The purely Roman names have quite disappeared, and, what is odd, they disappeared more thoroughly in the Thames Valley than in any other part of England. Dorchester alone preserves a faint reminiscence of its Romano-Celtic name; but Bicester to the north, and the crossing of the ways at Alchester, are probably Saxon in the first part at least. Streatley has a Roman derivation, as have so many similar names throughout England which stand upon a "strata" or "way" of British or of Roman origin. But though "Spina" is still Speen, Ad Pontes, close by, one of the most important points upon the Roman Thames, has lost its Roman name entirely, and is known as Staines: the stones or stone which marked the head of the jurisdiction of London upon the river.
To return to the river regarded as a boundary, it is subject to this rather interesting historical observation that it has been more of a boundary in highly civilised than in barbaric times.

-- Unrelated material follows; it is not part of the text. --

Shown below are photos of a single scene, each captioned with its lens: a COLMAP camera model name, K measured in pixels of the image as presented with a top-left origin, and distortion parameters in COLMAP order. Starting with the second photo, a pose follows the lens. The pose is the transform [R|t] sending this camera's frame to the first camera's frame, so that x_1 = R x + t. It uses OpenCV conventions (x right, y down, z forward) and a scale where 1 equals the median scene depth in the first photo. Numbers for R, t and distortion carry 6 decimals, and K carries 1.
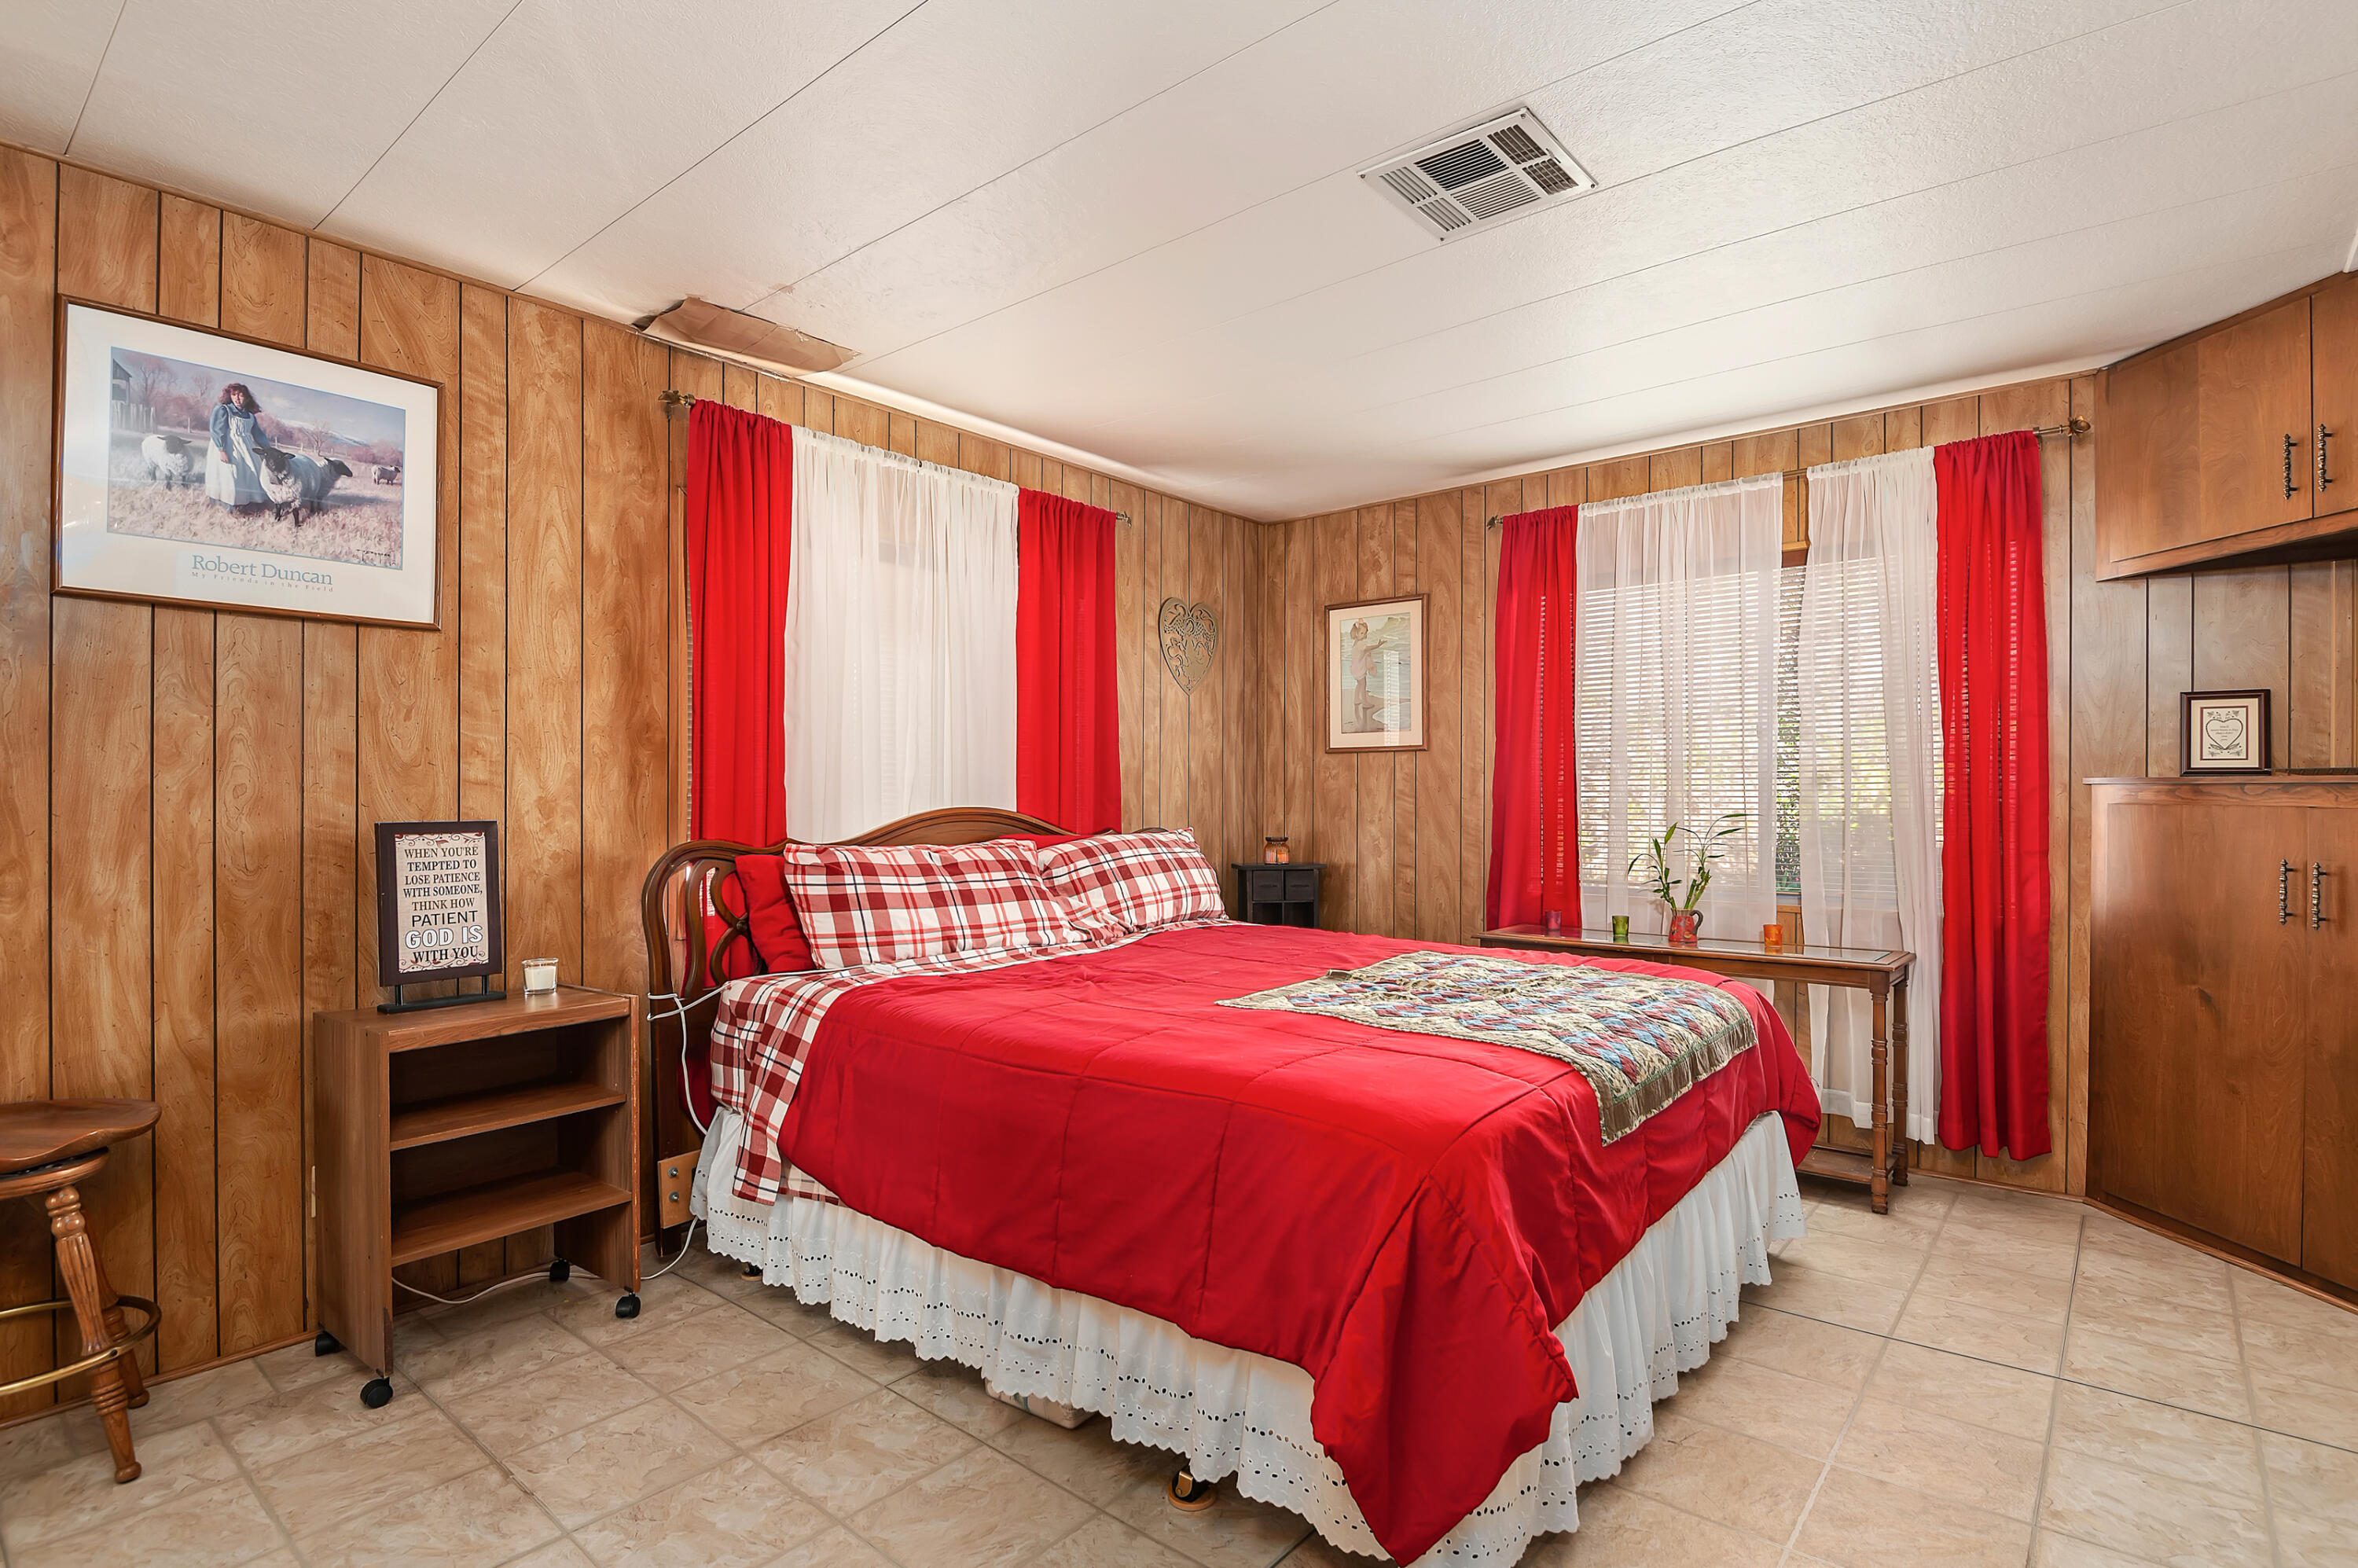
lens RADIAL K [[1094.9, 0, 1172.6], [0, 1094.9, 780.8], [0, 0, 1]] dist [0.022554, -0.017240]
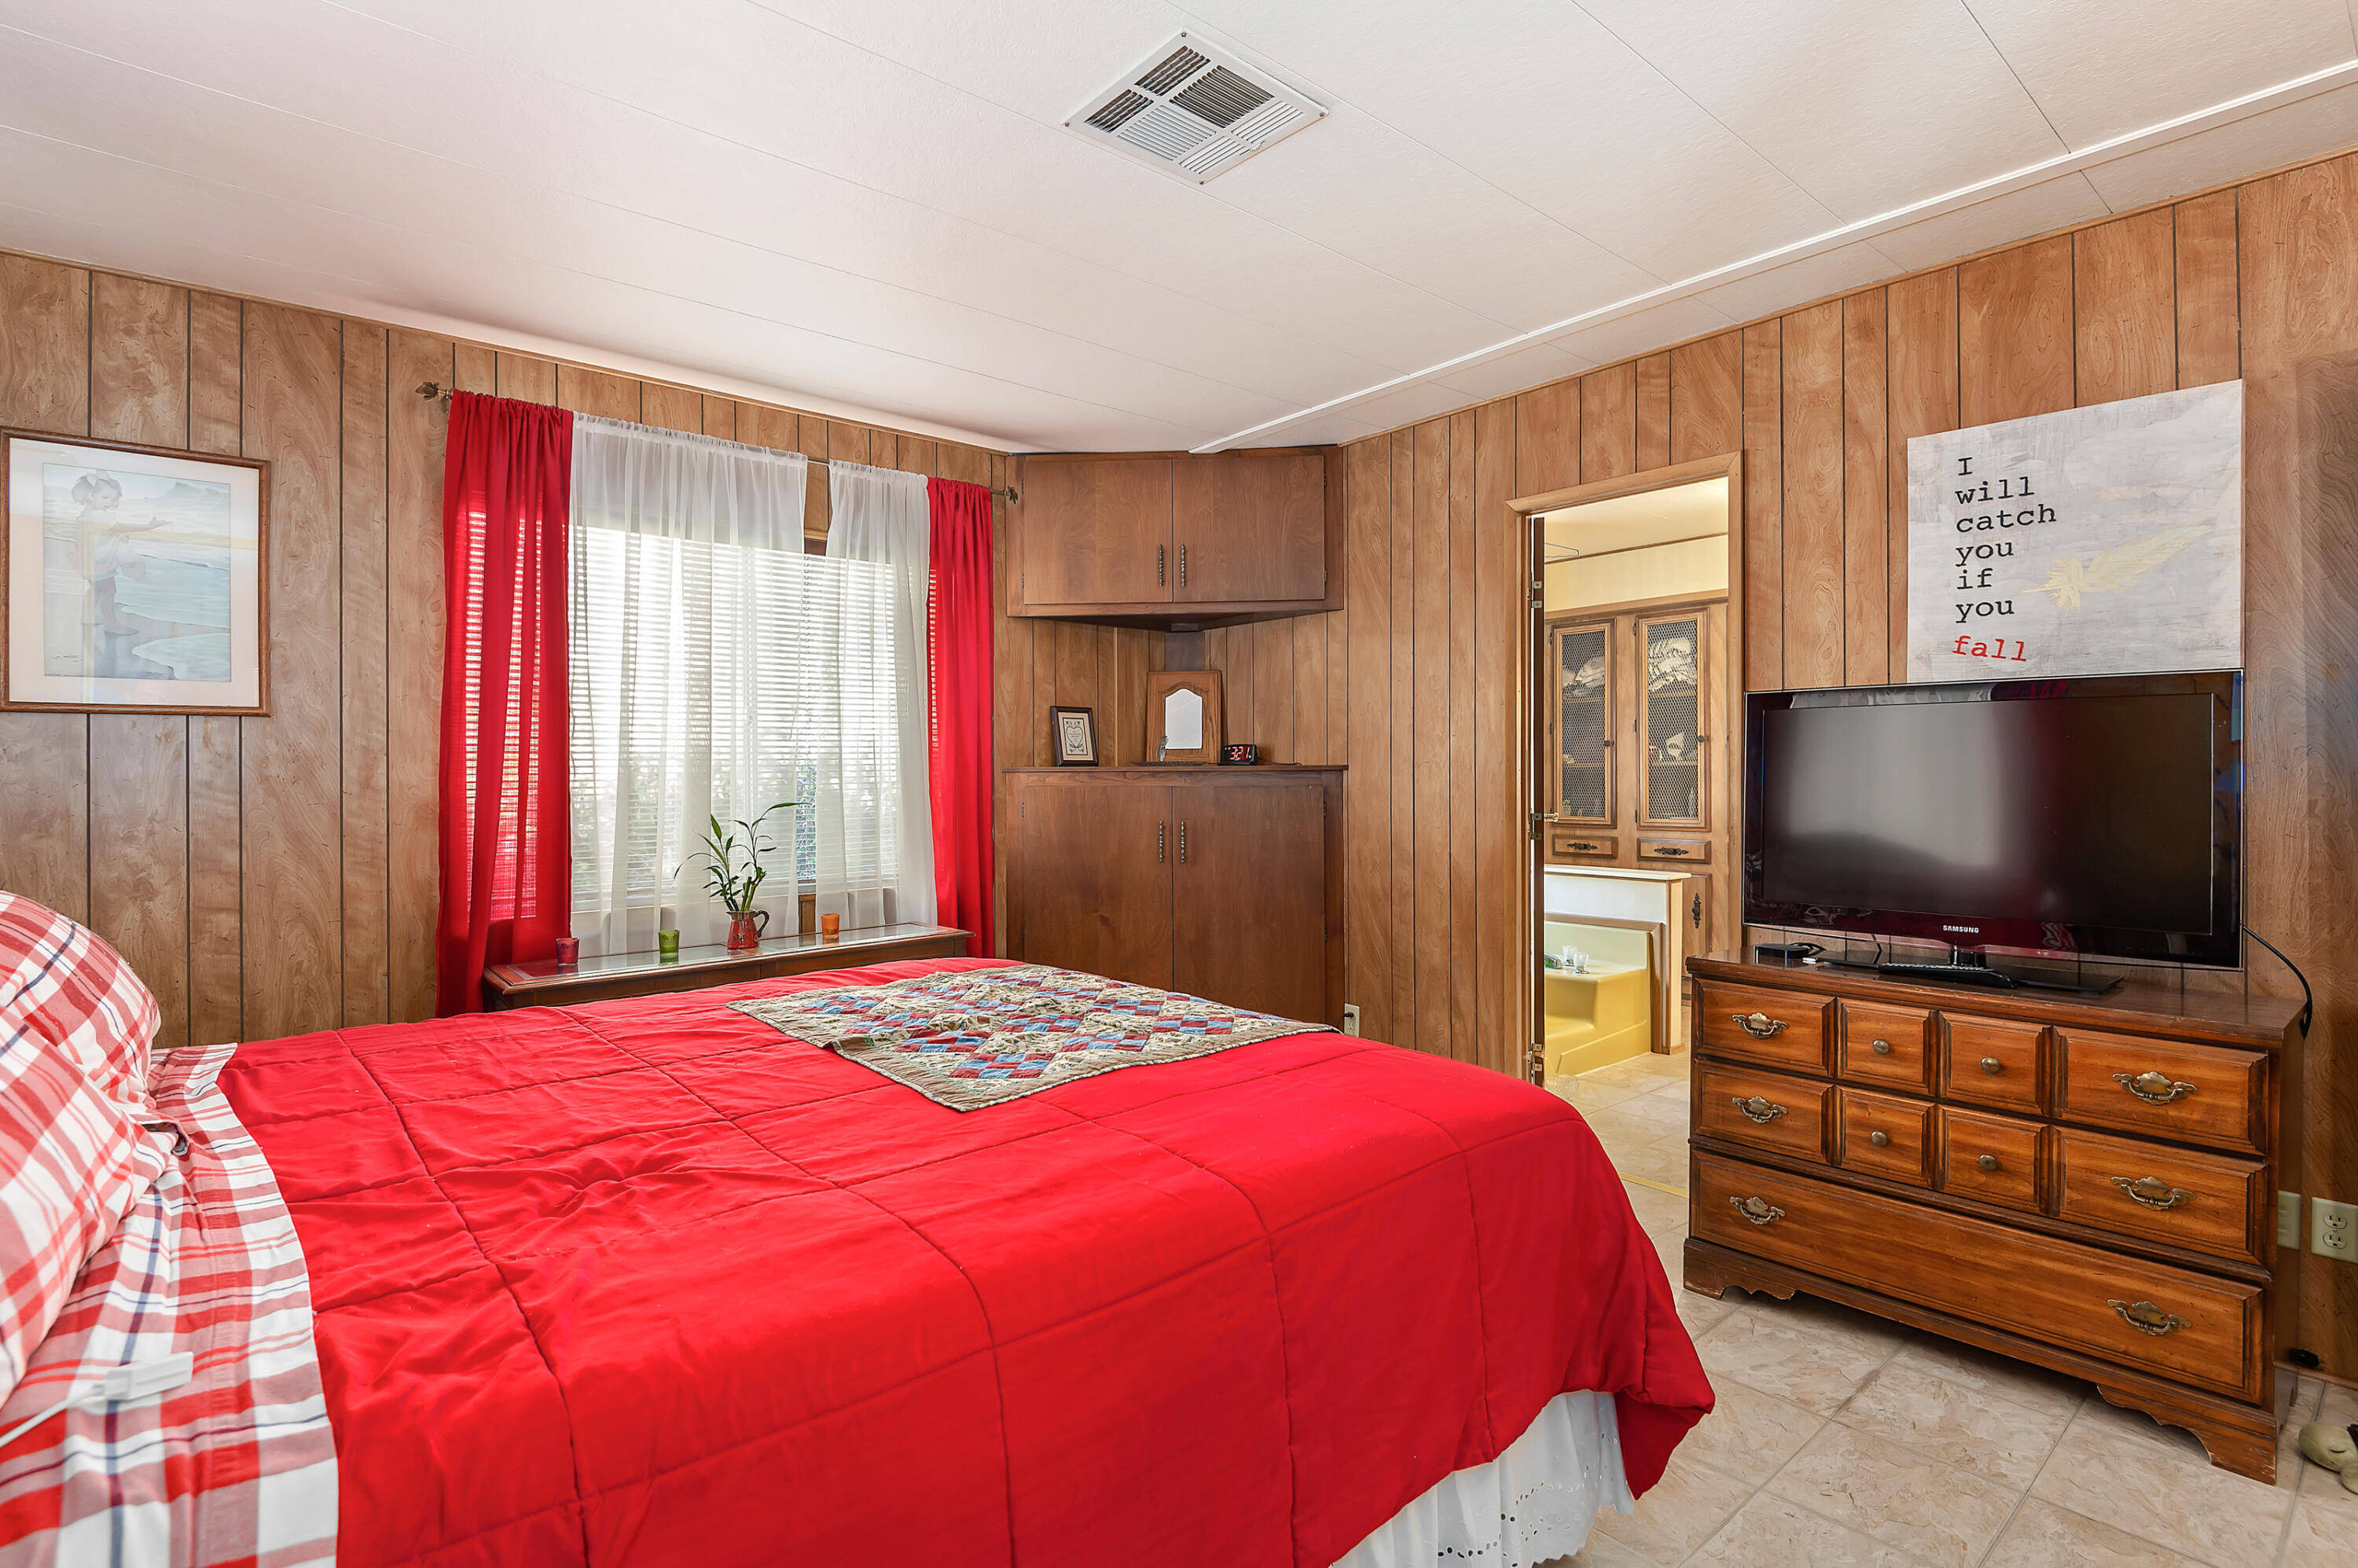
lens RADIAL K [[1116.6, 0, 1174.2], [0, 1116.6, 760.4], [0, 0, 1]] dist [-0.001191, -0.000175]
pose [[0.188677, 0.008042, 0.982006, -0.321424], [-0.004921, 0.999962, -0.007243, -0.001114], [-0.982027, -0.003465, 0.188709, 0.427000]]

One would expect the exact contrary to be the case. A civilised man can cross a river more easily than a barbarian; and in civilised times there are permanent bridges, where in barbaric times there would be only fords or ferries.
Nevertheless, it is true of the Thames, as of nearly every other division in Europe, that it was much more of a boundary at the end of the Roman Empire, and is more of a strict boundary to-day, than it was during the Dark Ages, and presumably also before the Claudian invasion. Thus we may conjecture with a fair accuracy that in the last great ordering of boundaries within the Roman Empire, which was the work of Diocletian, and so much of which still survives in our European politics to-day (for instance, the boundary of Normandy), the Thames formed the division between Southern and Midland Britain. It is equally certain that it did not form any exact division between Wessex and Mercia.
The estuary has, of course, always formed a division, and in the barbarian period it separated the higher civilisation of Kent from that of the East Saxons, who were possibly of a different race, and certainly of a different culture. But the Thames above London Bridge was not a true boundary until the civilisation of England began to form, towards the close of the Dark Ages. It is perpetually crossed and recrossed by contending armies, and the first result of a success is to cause the conqueror to annex a belt from the farther bank to his own territories.
It is further remarkable that the one great definite boundary of the Dark Ages in England—that which was established for a few years by Alfred between his kingdom and the territory of the Danish invaders—abandons the Thames above bridges altogether, and uses it as a limitation in its estuarial part only, up to the mouth of the Lea.
With the definition of exact frontiers for the English counties, however, a process whose origin can hardly antedate the Norman Conquest by many years, the Thames at once becomes of the utmost importance as a boundary.
Its higher and hardly navigable streams are not so used. The upper Thames and its little tributaries for some ten miles from its source are not only indifferent to county boundaries, but run through a territory which has been singularly indefinite in the past. For instance, the parish of Kemble, wherein the first waters now appear, has been counted now in Gloucester, now in Wilts. But when these ten miles are run, just after Castle Eaton Bridge, and not quite half way between that bridge and the old royal palace at Kempsford, the Thames becomes the line of division between two counties, and from there to the sea it never loses its character of a boundary.
It is a tribute to the great place of the river in history that there is no other watercourse in England nor any other natural division of which this is so universally true.
The reason that the Thames, like so many other European boundaries, has come late into the process of demarcation, and the reason that its use as a limit is more apparent in civilised than in uncivilised times, is simply the fact that limits and boundaries themselves are never of great exactitude save in times of comparatively high civilisation. It is when a complex system of law and a far-reaching power of execution are present in a country that the necessity for precise delimitation arises. In the barbaric period of England there was no such necessity. Doubtless the men of Berkshire and the men of Oxfordshire felt themselves to be in general divided by the stream; but had we documents to hand (which, of course, we have not) it might be possible to show that exceptional tracts, such as the isolated Hill of Witham (which is much more influenced by Oxford than by Abingdon), was treated as the land of Oxfordshire men in early times, or was perhaps a territory in dispute; and something of the same sort may have existed in the connection of Caversham with Reading.